Step 2: Determine Critical Control Points (CCPs)

  1. Identify Control Points: Any step where biological, chemical, or physical factors can be controlled is considered a control point.
  2. Determine CCPs: Use a decision tree to identify which control points are critical. A CCP is a step at which control can be applied and is essential to prevent or eliminate a hazard or reduce it to an acceptable level.
  3. Establish Critical Limits: For each CCP, define the maximum or minimum values to which parameters must be controlled. These limits ensure that hazards are effectively managed.
Control PointsCritical Control Points
Process steps where a control measure (mitigation activity) is necessary to prevent the hazard from occurringProcess steps where both control and monitoring are necessary to assure product quality and patient safety
Are not necessarily critical control points (CCPs)Are also control points
Determined from the risk associated with the hazardDetermined through a decision tree

Step 3: Establish Monitoring Procedures

  1. Develop Monitoring Plans: Create detailed plans for monitoring each CCP. This includes specifying what to monitor, how often, and who is responsible.
  2. Implement Monitoring Tools: Use appropriate tools and equipment to monitor CCPs effectively. This might include temperature sensors, microbial testing kits, or chemical analyzers.
  3. Record Monitoring Data: Ensure that all monitoring data is accurately recorded and stored for future reference.

Step 4: Establish Corrective Actions

  1. Define Corrective Actions: Develop procedures for when monitoring indicates that a CCP is not within its critical limits. These actions should restore control and prevent hazards.
  2. Proceduralize: You are establishing alternative control strategies here so make sure they are appropriately verified and controlled by process/procedure in the quality system.
  3. Train Staff: Ensure that all personnel understand and can implement corrective actions promptly.

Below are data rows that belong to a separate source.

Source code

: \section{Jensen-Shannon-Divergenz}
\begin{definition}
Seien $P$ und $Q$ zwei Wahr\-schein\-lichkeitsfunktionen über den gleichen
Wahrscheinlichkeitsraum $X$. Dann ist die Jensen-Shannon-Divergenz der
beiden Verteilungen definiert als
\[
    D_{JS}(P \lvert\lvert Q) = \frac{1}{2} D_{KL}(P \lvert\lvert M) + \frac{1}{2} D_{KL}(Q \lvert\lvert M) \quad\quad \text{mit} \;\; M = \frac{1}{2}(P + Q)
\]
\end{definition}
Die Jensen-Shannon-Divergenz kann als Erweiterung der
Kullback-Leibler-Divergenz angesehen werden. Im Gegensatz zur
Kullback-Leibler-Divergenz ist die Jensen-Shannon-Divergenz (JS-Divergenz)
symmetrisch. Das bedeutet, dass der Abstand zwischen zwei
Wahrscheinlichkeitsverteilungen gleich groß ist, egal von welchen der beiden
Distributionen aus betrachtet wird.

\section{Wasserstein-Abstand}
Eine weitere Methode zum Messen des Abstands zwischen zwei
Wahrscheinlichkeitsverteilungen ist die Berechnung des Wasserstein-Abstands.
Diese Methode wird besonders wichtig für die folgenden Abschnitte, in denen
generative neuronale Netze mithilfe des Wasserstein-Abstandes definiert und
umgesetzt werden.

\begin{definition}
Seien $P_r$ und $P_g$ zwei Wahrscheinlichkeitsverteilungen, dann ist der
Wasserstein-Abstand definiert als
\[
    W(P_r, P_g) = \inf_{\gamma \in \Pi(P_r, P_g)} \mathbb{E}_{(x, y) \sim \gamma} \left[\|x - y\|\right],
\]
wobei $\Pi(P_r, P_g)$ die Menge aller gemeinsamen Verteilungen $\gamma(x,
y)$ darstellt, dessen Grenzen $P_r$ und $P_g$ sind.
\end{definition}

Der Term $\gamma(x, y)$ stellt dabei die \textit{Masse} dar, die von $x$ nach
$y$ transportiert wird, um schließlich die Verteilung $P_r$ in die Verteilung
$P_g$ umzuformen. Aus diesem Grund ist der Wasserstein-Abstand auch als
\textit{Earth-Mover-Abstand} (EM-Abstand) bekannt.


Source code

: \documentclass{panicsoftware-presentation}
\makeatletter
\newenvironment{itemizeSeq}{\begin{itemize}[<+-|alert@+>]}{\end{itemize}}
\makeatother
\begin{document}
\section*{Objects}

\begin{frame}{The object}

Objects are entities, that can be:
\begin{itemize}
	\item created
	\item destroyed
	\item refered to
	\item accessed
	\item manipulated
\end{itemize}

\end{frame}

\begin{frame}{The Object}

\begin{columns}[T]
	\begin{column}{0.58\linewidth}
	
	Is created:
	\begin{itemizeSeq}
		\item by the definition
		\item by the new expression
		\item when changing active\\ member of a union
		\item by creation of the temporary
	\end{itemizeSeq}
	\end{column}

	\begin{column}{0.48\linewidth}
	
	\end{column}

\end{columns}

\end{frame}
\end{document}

Step 5: Establish Verification Procedures

  1. Regular Audits: Conduct regular audits to verify that the HACCP system is functioning correctly. This includes reviewing monitoring data and observing process operations.
  2. Validation Studies: Perform validation studies to confirm that CCPs are effective in controlling hazards.
  3. Continuous Improvement: Use audit findings to improve the HACCP system over time.

Step 6: Establish Documentation and Record-Keeping

  1. Maintain Detailed Records: Keep comprehensive records of all aspects of the HACCP system, including hazard analyses, CCPs, monitoring data, corrective actions, and verification activities.
  2. Ensure Traceability: Use documentation to ensure traceability throughout the production process, facilitating quick responses to any safety issues.

Step 7: Implement and Review the HACCP Plan

  1. Implement the Plan: Ensure that all personnel involved in biotech manufacturing understand and follow the HACCP plan.
  2. Regular Review: Regularly review and update the HACCP plan to reflect changes in processes, new hazards, or lessons learned from audits and incidents.